EXERCISE BRIEF:
An exact transcription of the data below is needed.

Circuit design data
☆ ☆ ☆ ☆ ☆ ☆ ☆
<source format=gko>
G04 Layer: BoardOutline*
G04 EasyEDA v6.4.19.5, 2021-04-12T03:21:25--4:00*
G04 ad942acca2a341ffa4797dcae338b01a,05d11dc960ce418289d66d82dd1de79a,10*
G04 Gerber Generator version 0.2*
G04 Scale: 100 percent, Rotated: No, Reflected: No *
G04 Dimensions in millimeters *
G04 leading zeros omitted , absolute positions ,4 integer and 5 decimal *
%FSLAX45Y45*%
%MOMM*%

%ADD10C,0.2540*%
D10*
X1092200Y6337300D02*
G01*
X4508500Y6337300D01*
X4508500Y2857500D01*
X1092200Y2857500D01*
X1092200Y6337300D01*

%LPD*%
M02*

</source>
☆ ☆ ☆ ☆ ☆ ☆ ☆
ANSWER AREA:
<source format=gko>
G04 Layer: BoardOutline*
G04 EasyEDA v6.4.19.5, 2021-04-12T03:21:25--4:00*
G04 ad942acca2a341ffa4797dcae338b01a,05d11dc960ce418289d66d82dd1de79a,10*
G04 Gerber Generator version 0.2*
G04 Scale: 100 percent, Rotated: No, Reflected: No *
G04 Dimensions in millimeters *
G04 leading zeros omitted , absolute positions ,4 integer and 5 decimal *
%FSLAX45Y45*%
%MOMM*%

%ADD10C,0.2540*%
D10*
X1092200Y6337300D02*
G01*
X4508500Y6337300D01*
X4508500Y2857500D01*
X1092200Y2857500D01*
X1092200Y6337300D01*

%LPD*%
M02*

</source>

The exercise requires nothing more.